Es
cosa de abrir la pantalla y ver la fotografía que te tomé mientras nos
videollamábamos, y sin sentirme intruso me doy cuenta de que he robado un
instante de tu vida que no volverá a repetirse; uno de esos gestos que nos
hacen parecer nosotros mismos pero que también nos hacen otros a cada momento.
Difícil de explicar: supongo que aunque tengamos la misma cara, nuestros gestos
son únicos y aunque podamos repetirlos o imitarlos nunca serán milimétricamente
iguales, pues el grado de inclinación de la cabeza o lo pronunciado de la
sonrisa variarán siempre. Tiene que ver con el tiempo, claro, pero no quiero
hablar del tiempo sino de ti, de tu medio rostro mirándome inmóvil desde la
pantalla. Porque tú te movías alegremente y hablabas con el ipod en la mano,
recostada en la tarde calurosa, completamente ajena a lo que acababas de
regalarme: un segundo de tus veinte años, menos tal vez, en el que nuestras
vidas se han cruzado y he podido entrar a tu casa, y sentir la textura, la
frescura decreciente de tu cama. Basta con pulsar dos teclas para capturarte y
congelarte por el tiempo que a mí me plazca en esa juventud y esa sonrisa que
esplende también desde tus ojos, y perfectamente alineada entre tus labios,
llena de vida, de tu juventud que quiero creer incorrompible y de la que dejo de
hablar en este instante para que el pensamiento no la lleve hacia el abismo.

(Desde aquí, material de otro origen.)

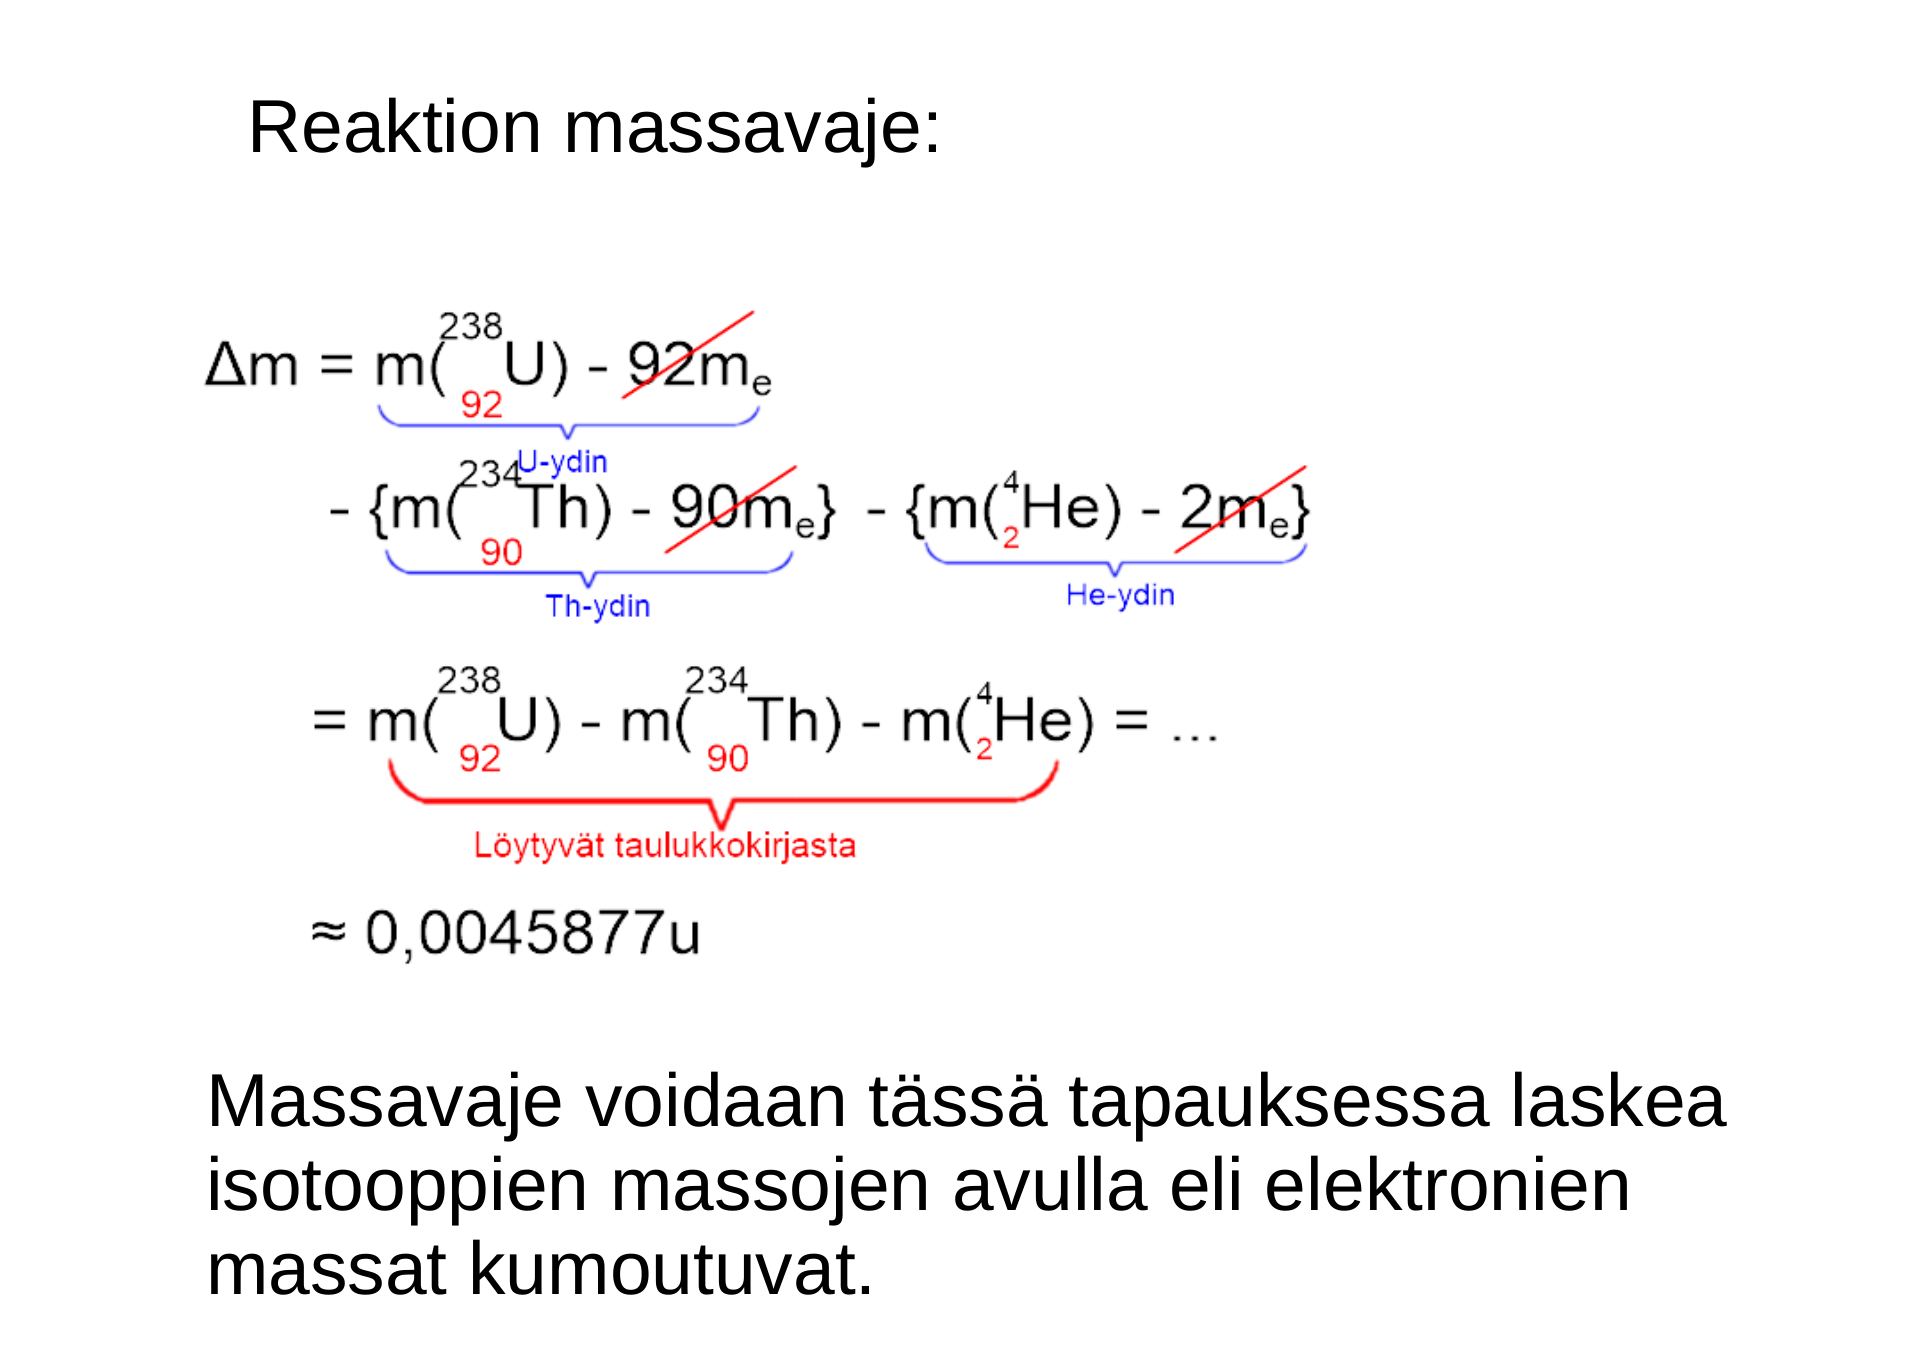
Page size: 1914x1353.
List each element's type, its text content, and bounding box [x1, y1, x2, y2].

text_box Reaktion massavaje: [232, 77, 1354, 194]
picture [151, 251, 1436, 992]
text_box Massavaje voidaan tässä tapauksessa laskea isotooppien massojen avulla eli elektronien massat kumoutuvat. [191, 1051, 1846, 1343]
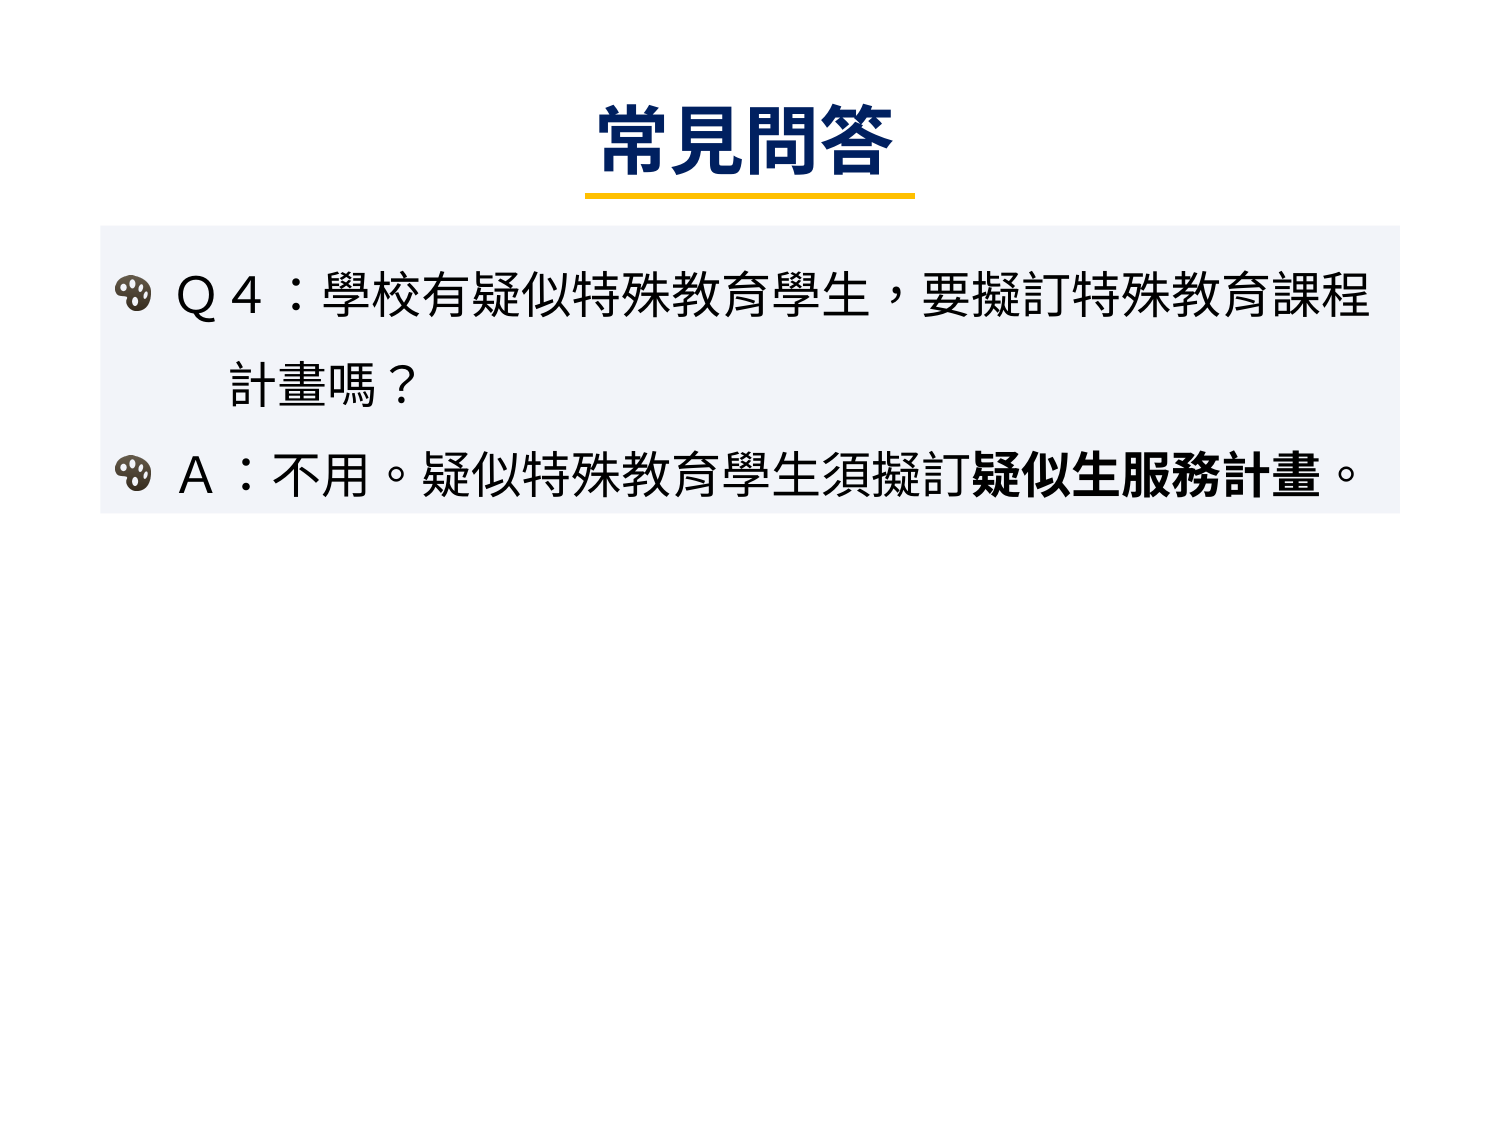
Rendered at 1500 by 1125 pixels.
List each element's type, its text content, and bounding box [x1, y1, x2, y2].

title 常見問答 [41, 45, 1447, 233]
text_box Ｑ４：學校有疑似特殊教育學生，要擬訂特殊教育課程計畫嗎？ Ａ：不用。疑似特殊教育學生須擬訂疑似生服務計畫。 [100, 225, 1400, 514]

No tenía intención de verme envuelto así por algo
que empecé como una prueba y que ahora, casi un año después, empieza a
convencerme de su valor, a darme certezas. Porque cuando abro de nuevo la
ventana y veo la imagen que te trae a mi presencia –porque desde esa mitad tuya
que sonríe, partiendo del punto más profundo del hoyuelo que limita tu mejilla,
empieza a nacer el recuerdo de tu cuerpo juvenil y blando, inocente en su
sensualidad que tus prejuicios o inseguridades se niegan a reconocer – me doy
cuenta de que los recomienzos son posibles, de que las vidas se renuevan y las
heridas sanan. Porque como te dije alguna vez, veo mi rostro en la laguna de
tus ojos y veo sus ansias casi absurdas de vivir y creer de nuevo, como si la experiencia
quedara echada a un lado o como si fuera preciso engañarme a mí mismo para
alimentar otra vez el deseo y la vitalidad adormecida por los años. Las arrugas
de mi frente, que dan carácter a mi rostro, me parecen menos despreciables, la
calvicie se me olvida y mis brazos recobran fuerzas negadas por el desuso.
Ahora que estas manos pueden recorrerte y despertar su tacto a la tersura de tu
piel a las impredecibles curvas de tu pecho o tu cadera, a la humedad secreta
de tu pelvis; ahora que pueden recorrerte sin automatismo, con plena
consciencia de las formas por las que deslizan y se cierran; ahora que te ciñen
y desabotonan o desatan tus vestidos, vuelvo a probar la sal de las paredes, la
sal de sus arenas que vienen de un mar; entonces el encierro de los muros se vuelve
sensación de un infinito mundo abierto, trayéndome de nuevo los temores,
porque en el mundo de inagotables posibilidades cabe siempre la equivocación y yo no quisiera errar más.
Junto a tu oreja, el brillo de las yemas que apartan
tu cabello me hace saber que esa mano apenas sugerida por la imagen puede ser
tomada y oprimida por la mía. Entonces las equivocaciones dejan de asustarme y
puedo curvear mis labios, dibujar una sonrisa que no puedo ver, ni tú tampoco,
pero que quiere responder a la tuya frente a la pantalla muda que te ha traído
a mí, como alguna vez –pues hay siempre una primera– te trajeron las letras de
tu nombre y tu saludo brincándome a los ojos desde la ventana del chat.